At the core, risks come down to “security” and “people.” On security: another Sui project, Cetus, experienced a security incident in May 2025, which was resolved with multi‑party coordination. Bluefin has not had a major security incident so far, but nothing can be guaranteed. Sui’s Move language emphasizes resource and safety constraints by design, which can help reduce risk, but computer security is complex—there are no absolutes. The human factor matters as well. For example: Is on-chain revenue genuine? Is there wash trading? Will the team truly practice long-termism? Will they sell after unlocks? These are hard to judge from the outside. All we can do is keep seeking corroborating evidence and observing.
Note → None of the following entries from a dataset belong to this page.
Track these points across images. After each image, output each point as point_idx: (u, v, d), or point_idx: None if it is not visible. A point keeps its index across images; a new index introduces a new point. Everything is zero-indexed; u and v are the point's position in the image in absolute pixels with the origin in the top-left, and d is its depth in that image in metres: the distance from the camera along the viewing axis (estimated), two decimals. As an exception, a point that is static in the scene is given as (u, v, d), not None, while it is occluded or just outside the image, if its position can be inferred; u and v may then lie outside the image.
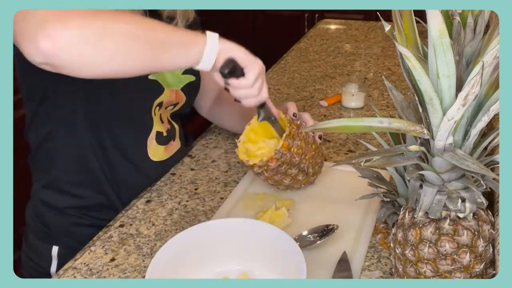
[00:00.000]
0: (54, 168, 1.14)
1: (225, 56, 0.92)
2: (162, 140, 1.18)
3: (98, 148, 1.11)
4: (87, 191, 1.14)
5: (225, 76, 0.94)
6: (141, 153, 1.15)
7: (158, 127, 1.16)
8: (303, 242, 0.97)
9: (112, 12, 0.83)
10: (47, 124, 1.10)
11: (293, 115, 1.11)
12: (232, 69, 0.94)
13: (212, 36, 0.91)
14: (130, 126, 1.12)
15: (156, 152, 1.18)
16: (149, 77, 1.10)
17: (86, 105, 1.07)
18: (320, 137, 1.15)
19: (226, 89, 0.98)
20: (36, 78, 1.06)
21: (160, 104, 1.15)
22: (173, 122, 1.23)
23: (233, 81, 0.95)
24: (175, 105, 1.20)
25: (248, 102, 0.99)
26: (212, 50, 0.91)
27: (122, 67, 0.85)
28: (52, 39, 0.76)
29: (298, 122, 1.09)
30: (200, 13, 1.24)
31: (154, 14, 1.10)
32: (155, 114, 1.15)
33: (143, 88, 1.10)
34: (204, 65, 0.91)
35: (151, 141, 1.16)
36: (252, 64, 0.95)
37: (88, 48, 0.79)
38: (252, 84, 0.96)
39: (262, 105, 1.03)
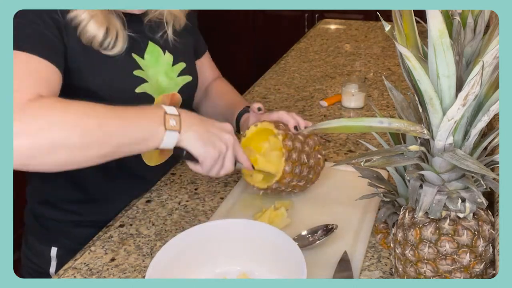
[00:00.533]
0: (48, 184, 1.13)
1: (180, 144, 0.94)
2: None
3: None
4: (83, 207, 1.14)
5: (182, 158, 0.96)
6: (137, 160, 1.14)
7: None
8: (303, 242, 0.97)
9: (68, 114, 0.84)
10: None
11: (258, 109, 1.13)
12: (187, 155, 0.96)
13: (171, 133, 0.91)
14: None
15: (152, 157, 1.17)
16: (136, 90, 1.07)
17: None
18: (322, 138, 1.15)
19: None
20: None
21: None
22: None
23: (190, 164, 0.99)
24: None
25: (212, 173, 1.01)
26: (170, 140, 0.92)
27: (72, 168, 0.87)
28: (16, 150, 0.79)
29: (288, 132, 1.08)
30: (200, 13, 1.24)
31: (136, 21, 1.08)
32: None
33: (131, 103, 1.09)
34: (164, 147, 0.92)
35: None
36: (205, 156, 0.96)
37: (34, 161, 0.82)
38: (208, 170, 0.99)
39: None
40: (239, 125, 1.22)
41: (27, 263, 1.20)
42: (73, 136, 0.83)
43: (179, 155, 0.96)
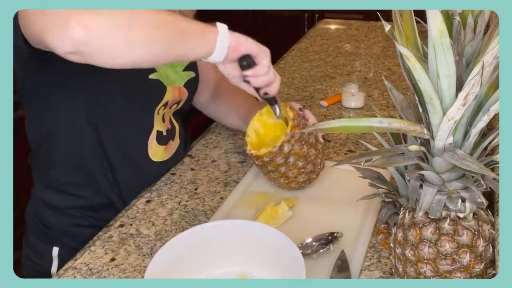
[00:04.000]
0: (54, 169, 1.13)
1: (237, 49, 0.96)
2: (162, 140, 1.18)
3: (98, 149, 1.10)
4: (87, 191, 1.14)
5: (244, 68, 0.98)
6: (142, 154, 1.16)
7: (158, 126, 1.16)
8: (307, 249, 0.96)
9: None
10: (47, 124, 1.10)
11: (299, 109, 1.14)
12: (249, 61, 0.98)
13: (222, 28, 0.94)
14: (131, 127, 1.12)
15: (157, 152, 1.18)
16: (150, 76, 1.10)
17: (88, 108, 1.07)
18: (323, 138, 1.16)
19: (246, 81, 1.01)
20: (38, 79, 1.06)
21: (165, 104, 1.15)
22: (174, 121, 1.23)
23: (250, 72, 0.99)
24: (178, 103, 1.20)
25: (271, 88, 1.04)
26: (224, 42, 0.94)
27: (148, 55, 0.87)
28: (84, 26, 0.77)
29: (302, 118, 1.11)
30: (200, 13, 1.24)
31: None
32: (158, 114, 1.15)
33: (145, 89, 1.11)
34: (217, 57, 0.94)
35: (152, 141, 1.16)
36: (262, 52, 1.00)
37: (119, 34, 0.81)
38: (268, 69, 1.01)
39: (275, 100, 1.07)
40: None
41: (28, 263, 1.20)
42: (147, 12, 0.84)
43: (242, 66, 0.99)
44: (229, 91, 1.33)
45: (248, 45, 0.97)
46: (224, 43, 0.93)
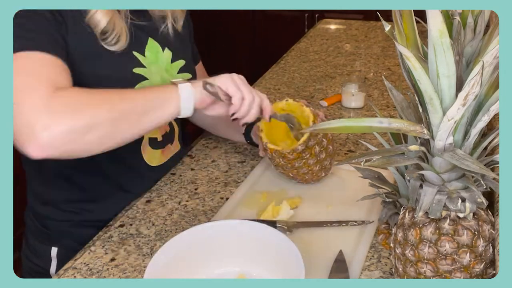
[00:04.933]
0: (48, 187, 1.14)
1: (204, 100, 0.97)
2: (156, 145, 1.17)
3: (92, 161, 1.10)
4: (86, 207, 1.13)
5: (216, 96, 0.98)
6: (138, 159, 1.15)
7: (152, 133, 1.15)
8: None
9: (93, 98, 0.89)
10: None
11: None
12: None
13: (183, 87, 0.95)
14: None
15: (153, 156, 1.17)
16: (137, 87, 1.08)
17: None
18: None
19: (235, 119, 1.01)
20: None
21: None
22: (174, 123, 1.22)
23: (232, 110, 0.99)
24: None
25: (254, 112, 1.01)
26: (188, 98, 0.95)
27: (111, 145, 0.92)
28: (41, 149, 0.83)
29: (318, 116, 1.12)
30: (200, 13, 1.24)
31: (144, 14, 1.09)
32: None
33: None
34: (185, 113, 0.96)
35: (145, 147, 1.15)
36: (223, 81, 0.98)
37: (74, 145, 0.86)
38: (239, 94, 0.98)
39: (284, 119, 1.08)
40: (250, 135, 1.24)
41: (27, 263, 1.20)
42: (102, 112, 0.88)
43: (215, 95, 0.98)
44: None
45: (212, 90, 0.97)
46: (189, 103, 0.95)
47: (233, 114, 0.99)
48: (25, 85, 0.85)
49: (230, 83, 0.98)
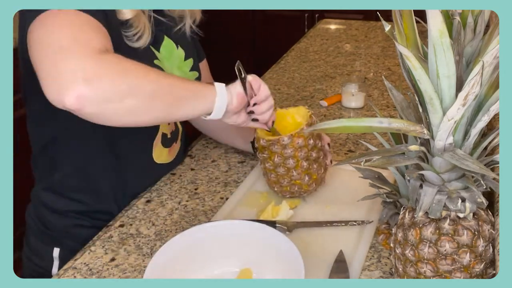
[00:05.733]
0: (56, 172, 1.13)
1: (240, 103, 0.98)
2: (166, 142, 1.18)
3: (103, 153, 1.10)
4: (88, 197, 1.13)
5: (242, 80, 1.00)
6: (147, 155, 1.15)
7: (164, 128, 1.16)
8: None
9: (137, 67, 0.88)
10: (52, 127, 1.09)
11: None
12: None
13: (220, 88, 0.96)
14: (137, 132, 1.11)
15: (161, 154, 1.18)
16: None
17: None
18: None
19: (254, 119, 1.03)
20: (37, 83, 1.05)
21: None
22: (178, 123, 1.22)
23: (255, 109, 1.01)
24: None
25: (269, 113, 1.03)
26: (222, 102, 0.96)
27: (139, 122, 0.91)
28: (78, 100, 0.81)
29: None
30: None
31: (162, 14, 1.10)
32: None
33: None
34: (215, 116, 0.97)
35: (157, 143, 1.15)
36: (261, 90, 1.01)
37: (110, 107, 0.84)
38: (270, 104, 1.02)
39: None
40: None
41: (28, 263, 1.20)
42: (145, 83, 0.87)
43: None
44: None
45: (245, 98, 0.99)
46: (222, 102, 0.96)
47: (250, 112, 1.01)
48: (78, 37, 0.83)
49: (260, 80, 1.01)
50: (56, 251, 1.14)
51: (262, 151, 1.08)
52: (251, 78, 1.00)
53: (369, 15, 2.94)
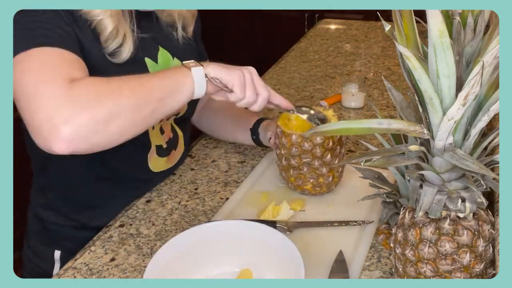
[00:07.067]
0: (51, 192, 1.13)
1: (210, 76, 0.97)
2: (163, 152, 1.17)
3: (97, 173, 1.10)
4: (84, 216, 1.13)
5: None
6: (143, 167, 1.15)
7: (157, 141, 1.14)
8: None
9: (110, 86, 0.87)
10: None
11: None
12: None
13: (195, 68, 0.95)
14: (128, 147, 1.04)
15: (157, 164, 1.17)
16: None
17: None
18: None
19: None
20: None
21: None
22: (177, 129, 1.20)
23: (229, 96, 0.99)
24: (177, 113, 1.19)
25: (253, 107, 1.01)
26: (201, 78, 0.95)
27: (132, 135, 0.91)
28: (66, 144, 0.81)
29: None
30: (200, 13, 1.24)
31: (149, 16, 1.09)
32: (153, 128, 1.12)
33: None
34: (198, 93, 0.96)
35: (151, 155, 1.15)
36: (231, 79, 0.98)
37: (99, 136, 0.85)
38: (243, 95, 0.98)
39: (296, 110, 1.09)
40: (257, 131, 1.24)
41: (29, 264, 1.20)
42: (122, 99, 0.87)
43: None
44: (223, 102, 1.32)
45: (217, 72, 0.97)
46: (201, 84, 0.95)
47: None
48: (41, 80, 0.84)
49: (236, 80, 0.98)
50: (57, 254, 1.14)
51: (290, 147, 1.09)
52: (220, 76, 0.97)
53: (369, 15, 2.94)
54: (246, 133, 1.26)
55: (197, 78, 0.94)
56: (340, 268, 0.92)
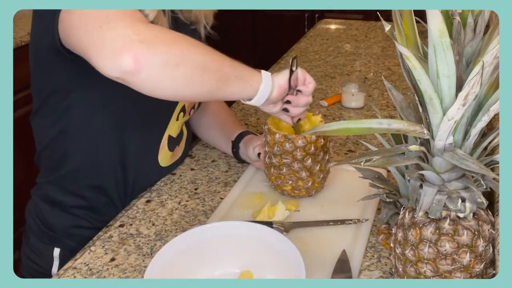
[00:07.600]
0: (63, 167, 1.12)
1: (280, 95, 0.99)
2: (171, 144, 1.18)
3: (112, 150, 1.09)
4: (93, 194, 1.13)
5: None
6: (152, 158, 1.15)
7: (172, 131, 1.16)
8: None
9: (188, 39, 0.87)
10: (62, 122, 1.07)
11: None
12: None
13: (266, 77, 0.96)
14: (146, 130, 1.10)
15: (165, 157, 1.18)
16: None
17: (106, 110, 1.05)
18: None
19: (285, 110, 1.03)
20: (57, 76, 1.03)
21: (183, 109, 1.15)
22: (184, 128, 1.22)
23: (291, 99, 1.01)
24: (194, 107, 1.20)
25: (304, 115, 1.06)
26: (265, 91, 0.96)
27: (189, 94, 0.91)
28: (136, 61, 0.79)
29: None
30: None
31: (176, 18, 1.09)
32: (177, 120, 1.15)
33: (155, 101, 1.09)
34: (255, 102, 0.97)
35: (163, 146, 1.16)
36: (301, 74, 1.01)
37: (167, 73, 0.83)
38: (307, 102, 1.03)
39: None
40: (238, 145, 1.24)
41: (28, 263, 1.20)
42: (196, 53, 0.86)
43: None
44: (216, 105, 1.33)
45: (286, 91, 1.00)
46: (265, 92, 0.96)
47: (287, 102, 1.01)
48: (112, 11, 0.82)
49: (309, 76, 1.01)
50: (56, 251, 1.14)
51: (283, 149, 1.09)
52: (301, 72, 1.00)
53: (369, 15, 2.94)
54: (228, 144, 1.27)
55: (264, 85, 0.95)
56: (343, 268, 0.92)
Since 2020, the team has raised sizable funding (including rounds led by Polychain, etc.) and shipped multiple products without rugging.
My plan
- Buy and hold
$BLUE
for the long term; don’t chase pumps; don’t try to time the market frequently. - Prefer official lock/staking products (e.g., eBLUE).
- Provide liquidity as an LP in the ecosystem to earn incentives and possibly some beta (platforms and pairs subject to official info and actual participation).
- No leverage; don’t abandon the long-term plan due to short-term drawdowns; if fundamentals break (see “review criteria”), then consider reducing or exiting.
- Track public data and product iteration (for example, see Bluefin on DefiLlama).
- Most importantly, don’t allocate too much. Keep principal under $20,000 and be mentally prepared for a total loss.
Again: This article is for personal record-keeping and learning only and does not constitute investment advice. Crypto assets are highly volatile and smart contracts carry risks. Please evaluate risks yourself and rely on official information.